Vida Dean in an undated photo. Dean died at the age of 95 at his Newport Beach home on December 3, 2021.
(Courtesy of Victoria Hernandez)
Dean was born in Onalaska, Texas on September 10, 1926. She was one of three children and her family had enough money to enroll her two brothers in college, but not for her. So she decided to go to school and headed to Missouri at age 19.
âShe had never been out of town before, but got on a train and went to school,â said David Dean.
She would eventually marry her husband, Jim, and the two would move to Ohio, where Jim worked for the Lima News. They would eventually return to Houston, where Jim worked on the Houston Chronicle, according to David. Dean worked in both newspapers.
Eventually the family moved further west to Santa Ana in the early 1960s, where Jim got a job with the Orange County Registry. The Women’s Department had an opening to cover social events across the county and Dean took it.
She worked there until 1981 when she arrived at The Daily Pilot and was editor and beauty columnist, writing at a time when most women were not allowed to do so, said David Dean. .
âShe had so many memories. I remember asking him once. “You’re a baby of the 20’s and you’ve seen world wars, but what’s the most amazing thing you’ve seen? “She said the most amazing thing she saw was communication,” said Major James Dean, Jr.
âShe said, ‘Today someone is sneezing in Thailand and you hear about it five minutes later.’ Communication is just amazing these days, âsaid Major Dean. âBefore you heard something after all, not like now. Also, since she worked in the newspaper industry, communication was a big problem for her.
Vida Dean in an undated 2016 photo. Dean passed away at her Newport Beach home on December 3, 2021.

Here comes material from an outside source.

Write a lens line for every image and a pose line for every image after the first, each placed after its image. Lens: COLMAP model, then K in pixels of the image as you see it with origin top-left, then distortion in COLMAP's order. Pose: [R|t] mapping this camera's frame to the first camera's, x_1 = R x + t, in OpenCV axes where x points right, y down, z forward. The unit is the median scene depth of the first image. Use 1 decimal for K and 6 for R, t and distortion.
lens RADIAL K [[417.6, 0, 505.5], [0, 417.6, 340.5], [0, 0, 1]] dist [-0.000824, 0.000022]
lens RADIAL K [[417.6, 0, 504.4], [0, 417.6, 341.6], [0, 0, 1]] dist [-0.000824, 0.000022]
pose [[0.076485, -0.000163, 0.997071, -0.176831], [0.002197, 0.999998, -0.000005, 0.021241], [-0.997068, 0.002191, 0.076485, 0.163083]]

(Courtesy of Victoria Hernandez)
The siblings have said they plan to bring Dean’s ashes back to her hometown in Texas, where they say she always wanted to return, to be buried in a family plot.
Her three children remember her fondly.
She liked the color orange. She never really lost her southern accent and loved to joke about how people could tell she had one. She had a dry sense of humor and was an excellent Southern cook, but David Dean said he remembers trying to remake the foods she ate at parties at home.

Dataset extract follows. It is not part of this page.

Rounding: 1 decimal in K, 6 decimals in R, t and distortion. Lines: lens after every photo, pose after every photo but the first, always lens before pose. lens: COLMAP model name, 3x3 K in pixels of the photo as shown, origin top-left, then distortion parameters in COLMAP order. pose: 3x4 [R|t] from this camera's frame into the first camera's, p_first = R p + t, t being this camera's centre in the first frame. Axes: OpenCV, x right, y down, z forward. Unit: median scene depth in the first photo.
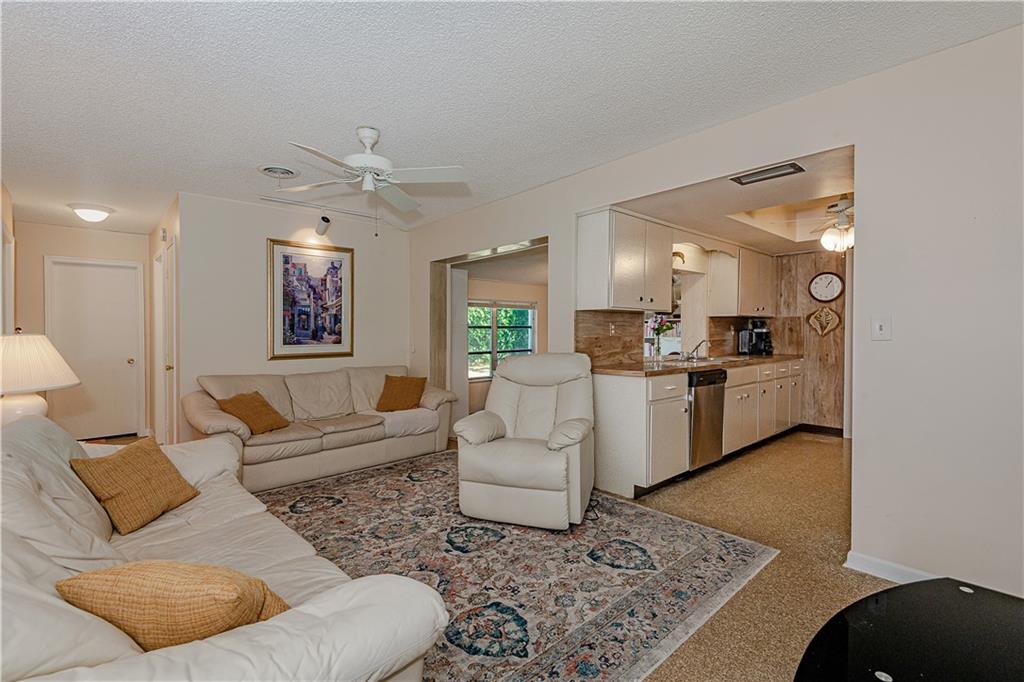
lens RADIAL K [[480.9, 0, 476.6], [0, 480.9, 325.0], [0, 0, 1]] dist [0.017800, -0.000249]
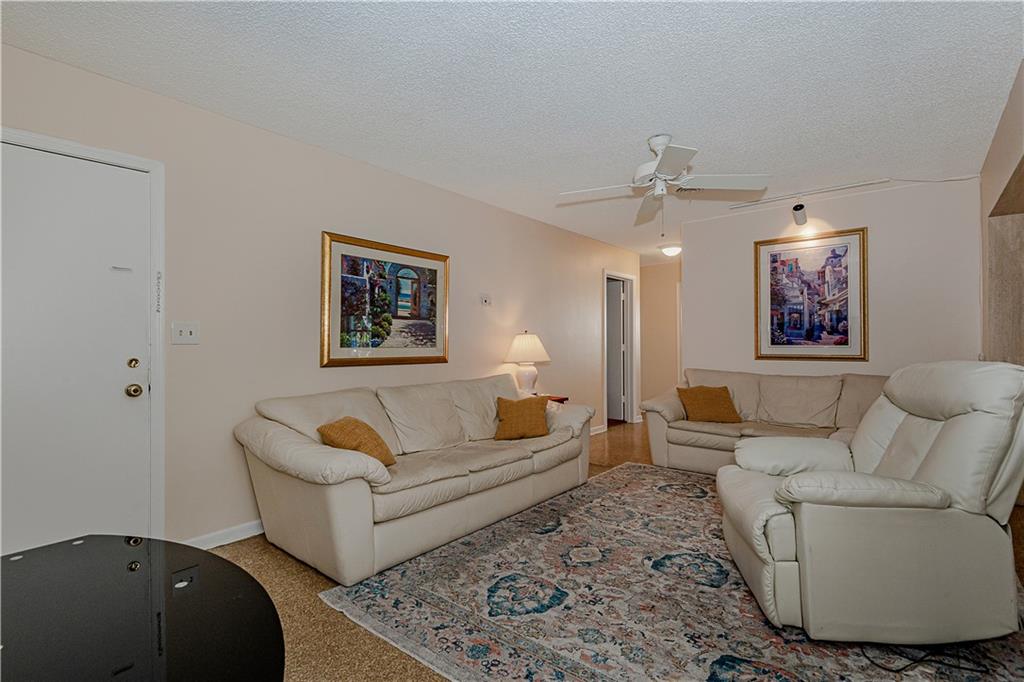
lens RADIAL K [[471.9, 0, 538.0], [0, 471.9, 328.5], [0, 0, 1]] dist [0.016254, -0.000290]
pose [[0.198375, -0.022274, -0.979873, 0.455027], [0.020658, 0.999615, -0.018541, 0.015448], [0.979909, -0.016564, 0.198758, 0.336493]]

âShe would never quite do it. When I was younger I was like, âOh my God, what have you done? “I didn’t really want to be a guinea pig, but she would do her best,” David Dean said with a laugh.
She had an incredible sense of smell. She was chatty and liked to ask questions. Hernandez said she remembers when her mother had a facelift and purposely documented it in her beauty column titled “Looking Good.” Major Dean said he remembers how his mother cried when he was drafted into service in the Vietnam War.
When he returned, she joked if he had been fed at all – “You’ve got skin on your bones!” – because he had lost so much weight while serving.
Major Dean said he loved his Chocolate Pecan Pie. She was never the type of person to really get into the arts and crafts. His life, he said, revolved around the news and running over deadlines wherever possible.
“That’s why I told my siblings, she’s up there in Heaven right now with our father,” who passed away in 1998, “and they’re working on” Heavenly News. ” My dad is probably saying, ‘We have to get this paper out. There are new arrivals every day, âsaid Major Dean.